_TASK PROMPT:_ Please restate word for word all lines from the one containing "ようなサヴィオコールはエグかったな スタジアム中に響いてた" to the final line of the entries, and include no pictures.

Start of ENTRIES PROVIDED

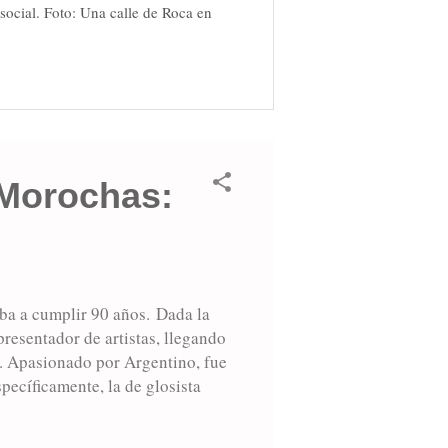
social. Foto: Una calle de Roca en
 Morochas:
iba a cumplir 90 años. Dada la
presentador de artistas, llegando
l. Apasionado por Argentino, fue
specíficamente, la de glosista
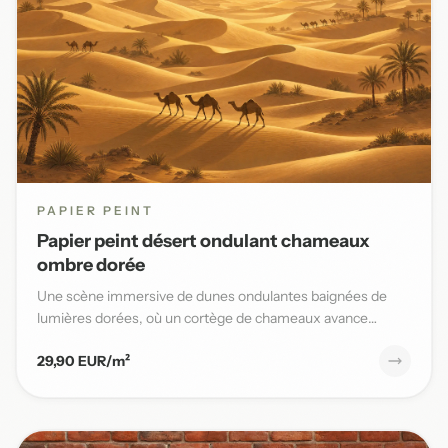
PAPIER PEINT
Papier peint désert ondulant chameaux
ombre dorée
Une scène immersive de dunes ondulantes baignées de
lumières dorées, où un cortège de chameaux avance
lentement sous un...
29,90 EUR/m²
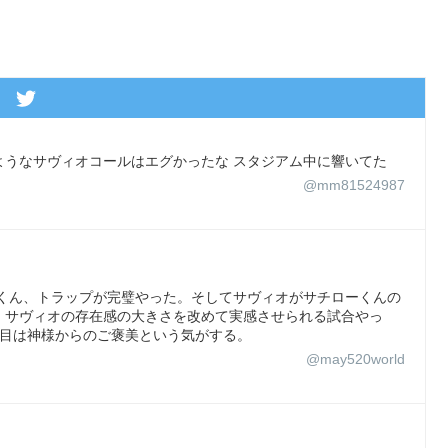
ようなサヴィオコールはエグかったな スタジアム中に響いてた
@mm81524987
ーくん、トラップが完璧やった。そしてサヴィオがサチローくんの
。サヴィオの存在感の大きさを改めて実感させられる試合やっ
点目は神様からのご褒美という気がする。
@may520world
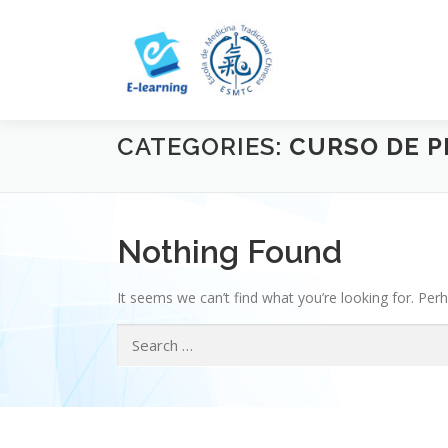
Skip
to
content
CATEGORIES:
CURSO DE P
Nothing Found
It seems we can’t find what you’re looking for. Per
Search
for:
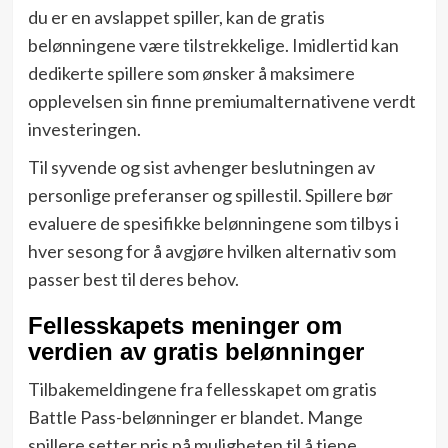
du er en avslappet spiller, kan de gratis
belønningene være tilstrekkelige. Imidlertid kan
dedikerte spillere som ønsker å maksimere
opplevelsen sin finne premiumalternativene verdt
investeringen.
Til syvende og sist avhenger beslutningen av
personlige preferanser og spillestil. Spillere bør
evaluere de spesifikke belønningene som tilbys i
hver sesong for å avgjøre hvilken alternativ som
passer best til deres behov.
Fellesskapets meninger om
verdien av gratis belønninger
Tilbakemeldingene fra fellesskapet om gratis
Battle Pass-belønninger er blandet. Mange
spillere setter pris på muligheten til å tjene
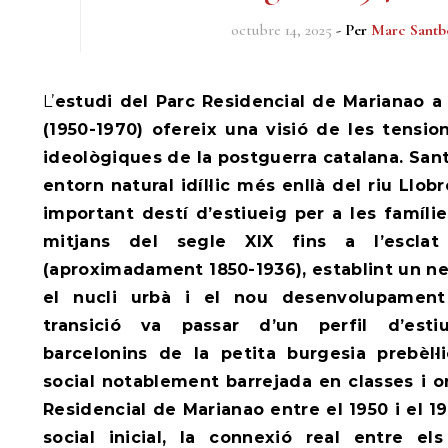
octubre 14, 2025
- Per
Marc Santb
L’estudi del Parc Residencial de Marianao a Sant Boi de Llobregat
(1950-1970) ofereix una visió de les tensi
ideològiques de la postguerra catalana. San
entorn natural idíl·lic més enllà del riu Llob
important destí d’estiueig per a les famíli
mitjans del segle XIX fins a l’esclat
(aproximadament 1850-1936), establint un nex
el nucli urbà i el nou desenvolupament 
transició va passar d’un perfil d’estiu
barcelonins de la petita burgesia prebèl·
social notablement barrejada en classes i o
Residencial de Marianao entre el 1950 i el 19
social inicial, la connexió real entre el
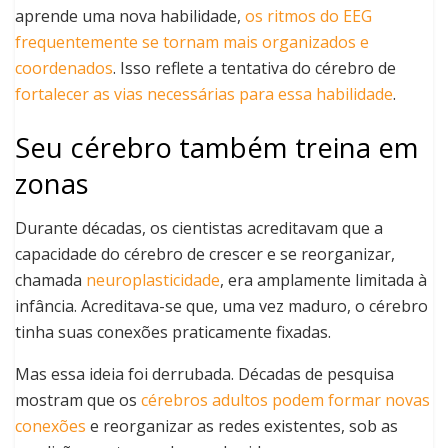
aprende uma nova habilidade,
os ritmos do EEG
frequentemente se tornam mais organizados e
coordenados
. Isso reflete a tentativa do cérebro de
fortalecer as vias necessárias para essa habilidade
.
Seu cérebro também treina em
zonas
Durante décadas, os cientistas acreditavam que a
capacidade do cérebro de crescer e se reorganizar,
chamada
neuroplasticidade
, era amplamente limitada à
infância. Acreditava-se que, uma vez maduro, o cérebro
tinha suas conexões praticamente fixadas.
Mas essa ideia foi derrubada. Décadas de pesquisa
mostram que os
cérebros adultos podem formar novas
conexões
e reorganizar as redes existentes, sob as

End of ENTRIES PROVIDED

_EXPECTED ANSWER:_
ようなサヴィオコールはエグかったな スタジアム中に響いてた
@mm81524987
ーくん、トラップが完璧やった。そしてサヴィオがサチローくんの
。サヴィオの存在感の大きさを改めて実感させられる試合やっ
点目は神様からのご褒美という気がする。
@may520world
Skip
to
content
CATEGORIES:
CURSO DE P
Nothing Found
It seems we can’t find what you’re looking for. Per
Search
for:
du er en avslappet spiller, kan de gratis
belønningene være tilstrekkelige. Imidlertid kan
dedikerte spillere som ønsker å maksimere
opplevelsen sin finne premiumalternativene verdt
investeringen.
Til syvende og sist avhenger beslutningen av
personlige preferanser og spillestil. Spillere bør
evaluere de spesifikke belønningene som tilbys i
hver sesong for å avgjøre hvilken alternativ som
passer best til deres behov.
Fellesskapets meninger om
verdien av gratis belønninger
Tilbakemeldingene fra fellesskapet om gratis
Battle Pass-belønninger er blandet. Mange
spillere setter pris på muligheten til å tjene
octubre 14, 2025
- Per
Marc Santb
L’estudi del Parc Residencial de Marianao a Sant Boi de Llobregat
(1950-1970) ofereix una visió de les tensi
ideològiques de la postguerra catalana. San
entorn natural idíl·lic més enllà del riu Llob
important destí d’estiueig per a les famíli
mitjans del segle XIX fins a l’esclat
(aproximadament 1850-1936), establint un nex
el nucli urbà i el nou desenvolupament 
transició va passar d’un perfil d’estiu
barcelonins de la petita burgesia prebèl·
social notablement barrejada en classes i o
Residencial de Marianao entre el 1950 i el 19
social inicial, la connexió real entre el
aprende uma nova habilidade,
os ritmos do EEG
frequentemente se tornam mais organizados e
coordenados
. Isso reflete a tentativa do cérebro de
fortalecer as vias necessárias para essa habilidade
.
Seu cérebro também treina em
zonas
Durante décadas, os cientistas acreditavam que a
capacidade do cérebro de crescer e se reorganizar,
chamada
neuroplasticidade
, era amplamente limitada à
infância. Acreditava-se que, uma vez maduro, o cérebro
tinha suas conexões praticamente fixadas.
Mas essa ideia foi derrubada. Décadas de pesquisa
mostram que os
cérebros adultos podem formar novas
conexões
e reorganizar as redes existentes, sob as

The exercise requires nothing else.